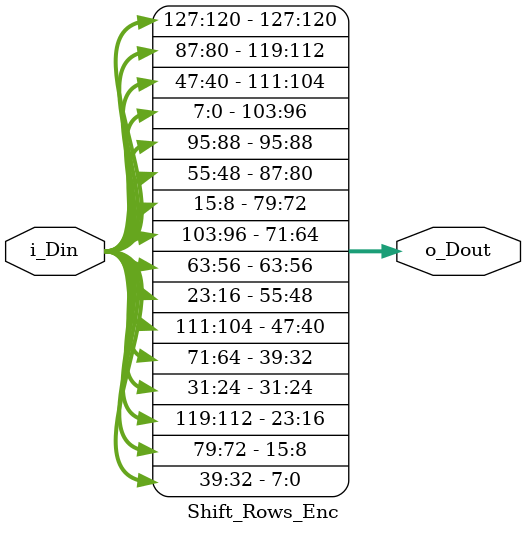
<source format=v>
/*-----------------------------------------------------------------------
				shift rows transformation
-----------------------------------------------------------------------*/
module Shift_Rows_Enc
	(
	input  [127:0] i_Din, // Data input to be transformed
	output [127:0] o_Dout
	);
assign o_Dout[007:000] = i_Din[039:032];// As the high data are put into the situation of 0//
assign o_Dout[015:008] = i_Din[079:072]; // So o_Dout[127:120] represent for 0 byte which is in the poly.//
assign o_Dout[023:016] = i_Din[119:112];
assign o_Dout[031:024] = i_Din[031:024];
assign o_Dout[039:032] = i_Din[071:064];
assign o_Dout[047:040] = i_Din[111:104];
assign o_Dout[055:048] = i_Din[023:016];
assign o_Dout[063:056] = i_Din[063:056];
assign o_Dout[071:064] = i_Din[103:096];
assign o_Dout[079:072] = i_Din[015:008];
assign o_Dout[087:080] = i_Din[055:048];
assign o_Dout[095:088] = i_Din[095:088];
assign o_Dout[103:096] = i_Din[007:000];
assign o_Dout[111:104] = i_Din[047:040];
assign o_Dout[119:112] = i_Din[087:080];
assign o_Dout[127:120] = i_Din[127:120];
endmodule
</source>
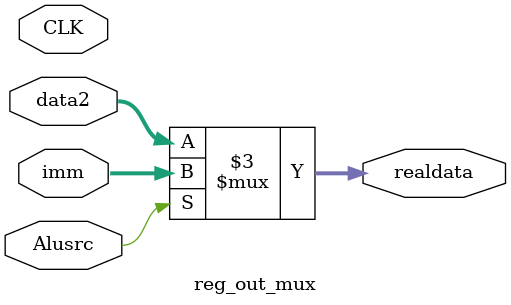
<source format=v>
module reg_out_mux(
    input [31:0]data2,
    input [31:0]imm,
    input Alusrc,
    input CLK,
    output reg [31:0]realdata
    );
    
    always@(*)begin
        if(Alusrc)begin
            realdata=imm;
        end
        else realdata=data2;
    end
endmodule

</source>
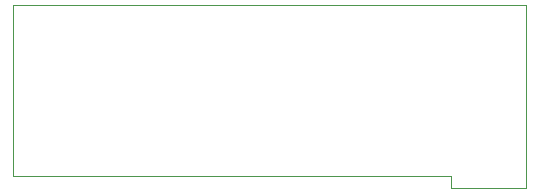
<source format=gbr>
G04 (created by PCBNEW (2013-07-07 BZR 4022)-stable) date 28/01/2014 11:02:56*
%MOIN*%
G04 Gerber Fmt 3.4, Leading zero omitted, Abs format*
%FSLAX34Y34*%
G01*
G70*
G90*
G04 APERTURE LIST*
%ADD10C,0.00590551*%
%ADD11C,0.00393701*%
G04 APERTURE END LIST*
G54D10*
G54D11*
X69450Y-65100D02*
X69400Y-65100D01*
X69400Y-59400D02*
X69450Y-59400D01*
X69500Y-65100D02*
X69450Y-65100D01*
X69500Y-59400D02*
X69450Y-59400D01*
X86500Y-59400D02*
X86500Y-65500D01*
X69500Y-59400D02*
X86500Y-59400D01*
X69400Y-65100D02*
X69400Y-59400D01*
X84000Y-65100D02*
X69500Y-65100D01*
X84000Y-65100D02*
X84000Y-65500D01*
X86500Y-65500D02*
X84000Y-65500D01*
M02*

</source>
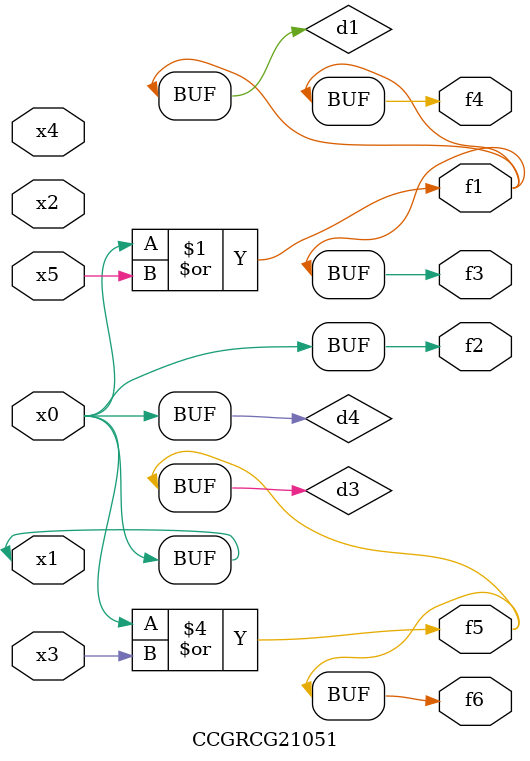
<source format=v>
module CCGRCG21051(
	input x0, x1, x2, x3, x4, x5,
	output f1, f2, f3, f4, f5, f6
);

	wire d1, d2, d3, d4;

	or (d1, x0, x5);
	xnor (d2, x1, x4);
	or (d3, x0, x3);
	buf (d4, x0, x1);
	assign f1 = d1;
	assign f2 = d4;
	assign f3 = d1;
	assign f4 = d1;
	assign f5 = d3;
	assign f6 = d3;
endmodule

</source>
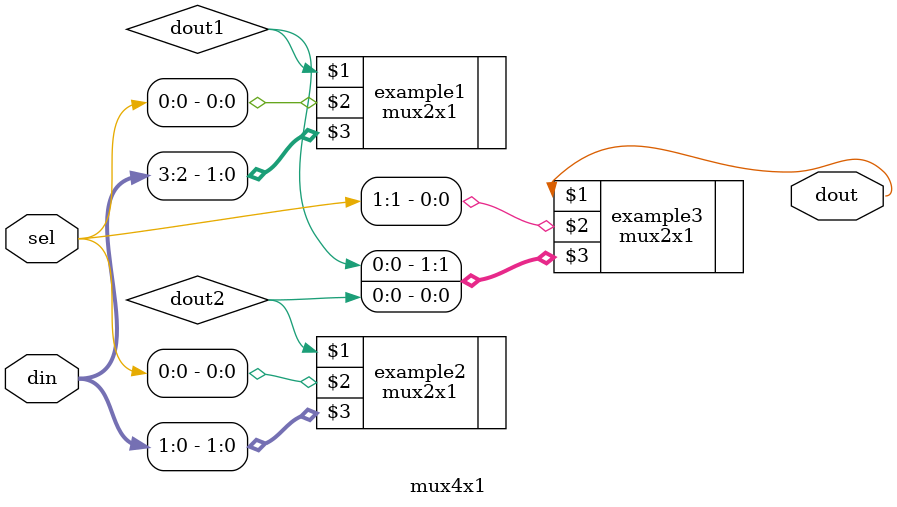
<source format=v>
`include "mux2x1.v"
module mux4x1(dout, sel, din);
	// define output and input
	output dout;
	input [3:0] din;
	input [2:0] sel;  
	wire dout1, dout2;
	// sel[0] control din[3:2] 
	mux2x1 example1(dout1, sel[0], din[3:2]);  
	// sel[0] control din[1:0]
	mux2x1 example2(dout2, sel[0], din[1:0]);
	// sel[1] control dout1,dout2
	mux2x1 example3(dout, sel[1], {dout1, dout2}); 
endmodule
	
	
	
	
</source>
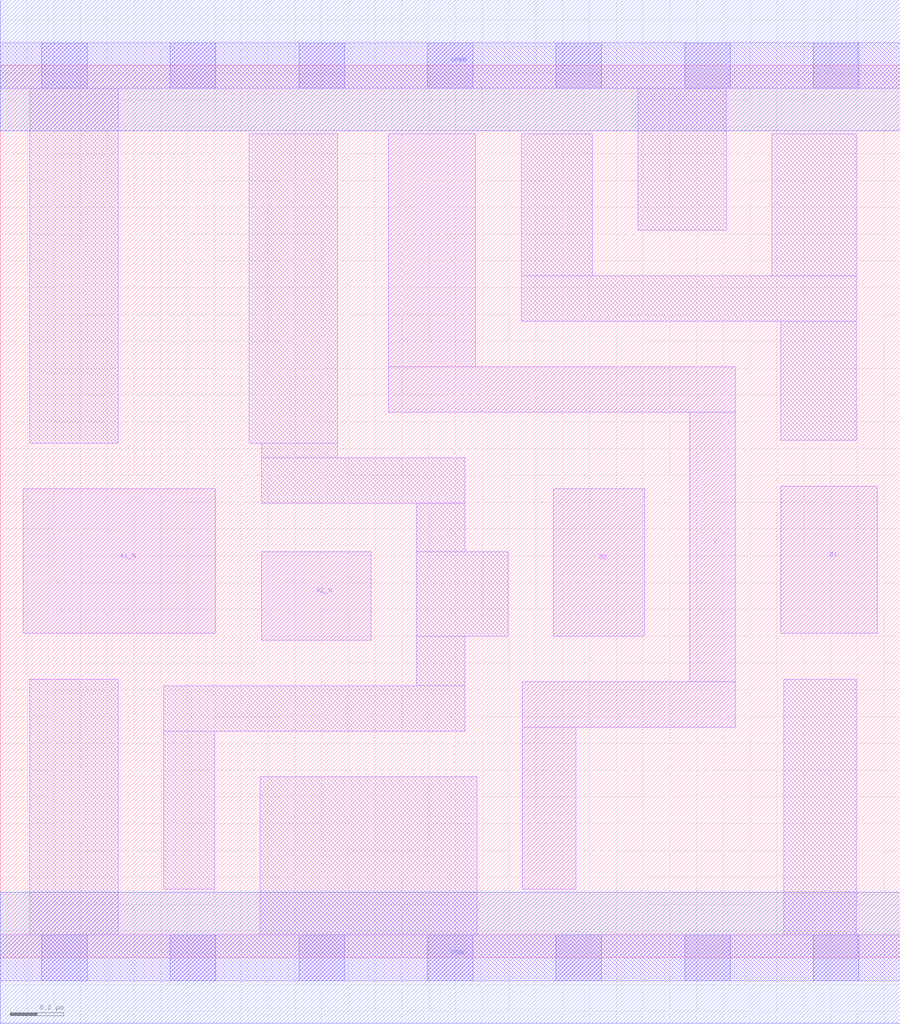
<source format=lef>
# Copyright 2020 The SkyWater PDK Authors
#
# Licensed under the Apache License, Version 2.0 (the "License");
# you may not use this file except in compliance with the License.
# You may obtain a copy of the License at
#
#     https://www.apache.org/licenses/LICENSE-2.0
#
# Unless required by applicable law or agreed to in writing, software
# distributed under the License is distributed on an "AS IS" BASIS,
# WITHOUT WARRANTIES OR CONDITIONS OF ANY KIND, either express or implied.
# See the License for the specific language governing permissions and
# limitations under the License.
#
# SPDX-License-Identifier: Apache-2.0

VERSION 5.7 ;
  NAMESCASESENSITIVE ON ;
  NOWIREEXTENSIONATPIN ON ;
  DIVIDERCHAR "/" ;
  BUSBITCHARS "[]" ;
UNITS
  DATABASE MICRONS 200 ;
END UNITS
MACRO sky130_fd_sc_lp__a2bb2oi_1
  CLASS CORE ;
  SOURCE USER ;
  FOREIGN sky130_fd_sc_lp__a2bb2oi_1 ;
  ORIGIN  0.000000  0.000000 ;
  SIZE  3.360000 BY  3.330000 ;
  SYMMETRY X Y R90 ;
  SITE unit ;
  PIN A1_N
    ANTENNAGATEAREA  0.315000 ;
    DIRECTION INPUT ;
    USE SIGNAL ;
    PORT
      LAYER li1 ;
        RECT 0.085000 1.210000 0.805000 1.750000 ;
    END
  END A1_N
  PIN A2_N
    ANTENNAGATEAREA  0.315000 ;
    DIRECTION INPUT ;
    USE SIGNAL ;
    PORT
      LAYER li1 ;
        RECT 0.975000 1.185000 1.385000 1.515000 ;
    END
  END A2_N
  PIN B1
    ANTENNAGATEAREA  0.315000 ;
    DIRECTION INPUT ;
    USE SIGNAL ;
    PORT
      LAYER li1 ;
        RECT 2.915000 1.210000 3.275000 1.760000 ;
    END
  END B1
  PIN B2
    ANTENNAGATEAREA  0.315000 ;
    DIRECTION INPUT ;
    USE SIGNAL ;
    PORT
      LAYER li1 ;
        RECT 2.065000 1.200000 2.405000 1.750000 ;
    END
  END B2
  PIN Y
    ANTENNADIFFAREA  0.569100 ;
    DIRECTION OUTPUT ;
    USE SIGNAL ;
    PORT
      LAYER li1 ;
        RECT 1.450000 2.035000 2.745000 2.205000 ;
        RECT 1.450000 2.205000 1.775000 3.075000 ;
        RECT 1.950000 0.255000 2.150000 0.860000 ;
        RECT 1.950000 0.860000 2.745000 1.030000 ;
        RECT 2.575000 1.030000 2.745000 2.035000 ;
    END
  END Y
  PIN VGND
    DIRECTION INOUT ;
    USE GROUND ;
    PORT
      LAYER met1 ;
        RECT 0.000000 -0.245000 3.360000 0.245000 ;
    END
  END VGND
  PIN VPWR
    DIRECTION INOUT ;
    USE POWER ;
    PORT
      LAYER met1 ;
        RECT 0.000000 3.085000 3.360000 3.575000 ;
    END
  END VPWR
  OBS
    LAYER li1 ;
      RECT 0.000000 -0.085000 3.360000 0.085000 ;
      RECT 0.000000  3.245000 3.360000 3.415000 ;
      RECT 0.110000  0.085000 0.440000 1.040000 ;
      RECT 0.110000  1.920000 0.440000 3.245000 ;
      RECT 0.610000  0.255000 0.800000 0.845000 ;
      RECT 0.610000  0.845000 1.735000 1.015000 ;
      RECT 0.930000  1.920000 1.260000 3.075000 ;
      RECT 0.970000  0.085000 1.780000 0.675000 ;
      RECT 0.975000  1.695000 1.735000 1.865000 ;
      RECT 0.975000  1.865000 1.260000 1.920000 ;
      RECT 1.555000  1.015000 1.735000 1.200000 ;
      RECT 1.555000  1.200000 1.895000 1.515000 ;
      RECT 1.555000  1.515000 1.735000 1.695000 ;
      RECT 1.945000  2.375000 3.195000 2.545000 ;
      RECT 1.945000  2.545000 2.210000 3.075000 ;
      RECT 2.380000  2.715000 2.710000 3.245000 ;
      RECT 2.880000  2.545000 3.195000 3.075000 ;
      RECT 2.915000  1.930000 3.195000 2.375000 ;
      RECT 2.925000  0.085000 3.195000 1.040000 ;
    LAYER mcon ;
      RECT 0.155000 -0.085000 0.325000 0.085000 ;
      RECT 0.155000  3.245000 0.325000 3.415000 ;
      RECT 0.635000 -0.085000 0.805000 0.085000 ;
      RECT 0.635000  3.245000 0.805000 3.415000 ;
      RECT 1.115000 -0.085000 1.285000 0.085000 ;
      RECT 1.115000  3.245000 1.285000 3.415000 ;
      RECT 1.595000 -0.085000 1.765000 0.085000 ;
      RECT 1.595000  3.245000 1.765000 3.415000 ;
      RECT 2.075000 -0.085000 2.245000 0.085000 ;
      RECT 2.075000  3.245000 2.245000 3.415000 ;
      RECT 2.555000 -0.085000 2.725000 0.085000 ;
      RECT 2.555000  3.245000 2.725000 3.415000 ;
      RECT 3.035000 -0.085000 3.205000 0.085000 ;
      RECT 3.035000  3.245000 3.205000 3.415000 ;
  END
END sky130_fd_sc_lp__a2bb2oi_1
END LIBRARY

</source>
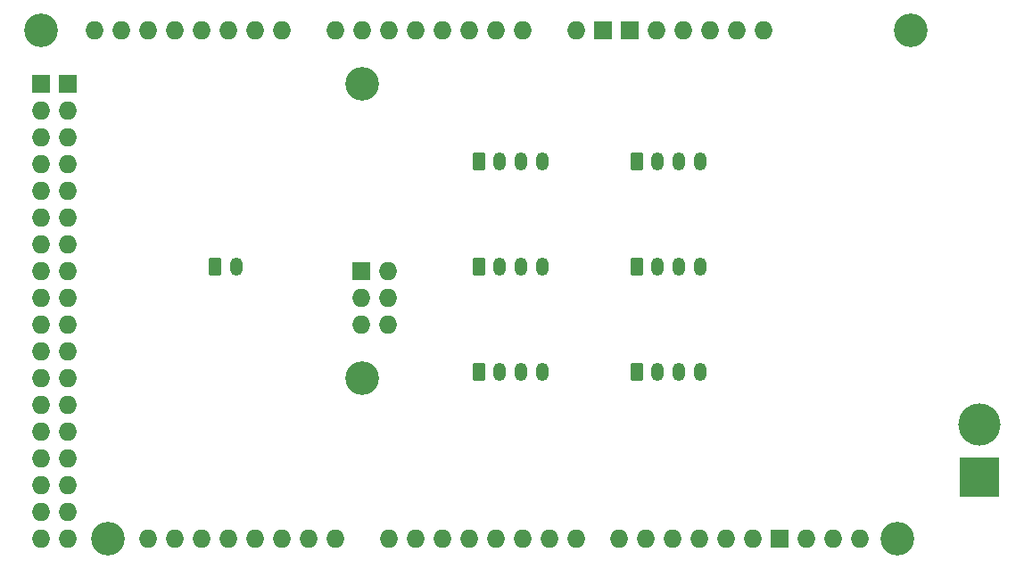
<source format=gbr>
%TF.GenerationSoftware,KiCad,Pcbnew,7.0.7*%
%TF.CreationDate,2024-03-03T00:58:18-08:00*%
%TF.ProjectId,arduino-due-shield,61726475-696e-46f2-9d64-75652d736869,rev?*%
%TF.SameCoordinates,Original*%
%TF.FileFunction,Soldermask,Bot*%
%TF.FilePolarity,Negative*%
%FSLAX46Y46*%
G04 Gerber Fmt 4.6, Leading zero omitted, Abs format (unit mm)*
G04 Created by KiCad (PCBNEW 7.0.7) date 2024-03-03 00:58:18*
%MOMM*%
%LPD*%
G01*
G04 APERTURE LIST*
G04 Aperture macros list*
%AMRoundRect*
0 Rectangle with rounded corners*
0 $1 Rounding radius*
0 $2 $3 $4 $5 $6 $7 $8 $9 X,Y pos of 4 corners*
0 Add a 4 corners polygon primitive as box body*
4,1,4,$2,$3,$4,$5,$6,$7,$8,$9,$2,$3,0*
0 Add four circle primitives for the rounded corners*
1,1,$1+$1,$2,$3*
1,1,$1+$1,$4,$5*
1,1,$1+$1,$6,$7*
1,1,$1+$1,$8,$9*
0 Add four rect primitives between the rounded corners*
20,1,$1+$1,$2,$3,$4,$5,0*
20,1,$1+$1,$4,$5,$6,$7,0*
20,1,$1+$1,$6,$7,$8,$9,0*
20,1,$1+$1,$8,$9,$2,$3,0*%
G04 Aperture macros list end*
%ADD10RoundRect,0.250000X-0.350000X-0.625000X0.350000X-0.625000X0.350000X0.625000X-0.350000X0.625000X0*%
%ADD11O,1.200000X1.750000*%
%ADD12C,3.200000*%
%ADD13O,1.727200X1.727200*%
%ADD14R,1.727200X1.727200*%
%ADD15R,3.800000X3.800000*%
%ADD16C,4.000000*%
G04 APERTURE END LIST*
D10*
%TO.C,J6*%
X70000000Y-40000000D03*
D11*
X72000000Y-40000000D03*
X74000000Y-40000000D03*
X76000000Y-40000000D03*
%TD*%
D10*
%TO.C,J8*%
X70000000Y-60000000D03*
D11*
X72000000Y-60000000D03*
X74000000Y-60000000D03*
X76000000Y-60000000D03*
%TD*%
D10*
%TO.C,J5*%
X85000000Y-60000000D03*
D11*
X87000000Y-60000000D03*
X89000000Y-60000000D03*
X91000000Y-60000000D03*
%TD*%
D12*
%TO.C,A1*%
X111030000Y-27540000D03*
X109760000Y-75800000D03*
D13*
X97060000Y-27540000D03*
D12*
X58960000Y-60560000D03*
X58960000Y-32620000D03*
X34830000Y-75800000D03*
X28480000Y-27540000D03*
D13*
X89440000Y-27540000D03*
X86900000Y-27540000D03*
X58833000Y-55480000D03*
X31020000Y-75800000D03*
X28480000Y-75800000D03*
X74200000Y-27540000D03*
X71660000Y-27540000D03*
X69120000Y-27540000D03*
X66580000Y-27540000D03*
X64040000Y-27540000D03*
X61500000Y-27540000D03*
X58960000Y-27540000D03*
X56420000Y-27540000D03*
X51340000Y-27540000D03*
X48800000Y-27540000D03*
X46260000Y-27540000D03*
X43720000Y-27540000D03*
X101124000Y-75800000D03*
X36100000Y-27540000D03*
X33560000Y-27540000D03*
X61500000Y-75800000D03*
X64040000Y-75800000D03*
X66580000Y-75800000D03*
X69120000Y-75800000D03*
X71660000Y-75800000D03*
X74200000Y-75800000D03*
X76740000Y-75800000D03*
X79280000Y-75800000D03*
X83344000Y-75800000D03*
X85884000Y-75800000D03*
X88424000Y-75800000D03*
X90964000Y-75800000D03*
X93504000Y-75800000D03*
X96044000Y-75800000D03*
X56420000Y-75800000D03*
X53880000Y-75800000D03*
X51340000Y-75800000D03*
X48800000Y-75800000D03*
X46260000Y-75800000D03*
X43720000Y-75800000D03*
X41180000Y-75800000D03*
X38640000Y-75800000D03*
X31020000Y-73260000D03*
X28480000Y-73260000D03*
X31020000Y-70720000D03*
X28480000Y-70720000D03*
X31020000Y-68180000D03*
X28480000Y-68180000D03*
X31020000Y-65640000D03*
X28480000Y-65640000D03*
X31020000Y-63100000D03*
X28480000Y-63100000D03*
X31020000Y-60560000D03*
X28480000Y-60560000D03*
X31020000Y-58020000D03*
X28480000Y-58020000D03*
X31020000Y-55480000D03*
X28480000Y-55480000D03*
X31020000Y-52940000D03*
X28480000Y-52940000D03*
X31020000Y-50400000D03*
X28480000Y-50400000D03*
X31020000Y-47860000D03*
X28480000Y-47860000D03*
X31020000Y-45320000D03*
X28480000Y-45320000D03*
X31020000Y-42780000D03*
X28480000Y-42780000D03*
X31020000Y-40240000D03*
X28480000Y-40240000D03*
X31020000Y-37700000D03*
X28480000Y-37700000D03*
X31020000Y-35160000D03*
X28480000Y-35160000D03*
X41180000Y-27540000D03*
X38640000Y-27540000D03*
D14*
X98584000Y-75800000D03*
X84360000Y-27540000D03*
X81820000Y-27540000D03*
X58833000Y-50400000D03*
X31020000Y-32620000D03*
X28480000Y-32620000D03*
D13*
X94520000Y-27540000D03*
X61373000Y-55480000D03*
X58833000Y-52940000D03*
X91980000Y-27540000D03*
X61373000Y-50400000D03*
X61373000Y-52940000D03*
X106204000Y-75800000D03*
X103664000Y-75800000D03*
X79280000Y-27540000D03*
%TD*%
D15*
%TO.C,J1*%
X117500000Y-70000000D03*
D16*
X117500000Y-65000000D03*
%TD*%
D10*
%TO.C,J2*%
X45000000Y-50000000D03*
D11*
X47000000Y-50000000D03*
%TD*%
D10*
%TO.C,J7*%
X70000000Y-50000000D03*
D11*
X72000000Y-50000000D03*
X74000000Y-50000000D03*
X76000000Y-50000000D03*
%TD*%
D10*
%TO.C,J3*%
X85000000Y-40000000D03*
D11*
X87000000Y-40000000D03*
X89000000Y-40000000D03*
X91000000Y-40000000D03*
%TD*%
D10*
%TO.C,J4*%
X85000000Y-50000000D03*
D11*
X87000000Y-50000000D03*
X89000000Y-50000000D03*
X91000000Y-50000000D03*
%TD*%
M02*

</source>
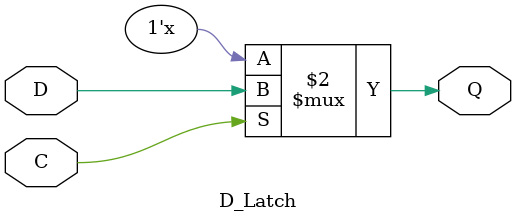
<source format=v>
module D_Latch(output reg Q, input D, input C );
always @(*) 
  if (C) 
    Q <= D;
endmodule
</source>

> **Task details**: Reproduce only the lines running from the beginning of the entries above to the line holding "assign o_Dout[007:000] = i_Din[039:032];//", inclusive. Pictures stay out of the copy.

> **Answer to this problem**:
<source format=v>
/*-----------------------------------------------------------------------
				shift rows transformation
-----------------------------------------------------------------------*/
module Shift_Rows_Enc
	(
	input  [127:0] i_Din, // Data input to be transformed
	output [127:0] o_Dout
	);
assign o_Dout[007:000] = i_Din[039:032];// As the high data are put into the situation of 0//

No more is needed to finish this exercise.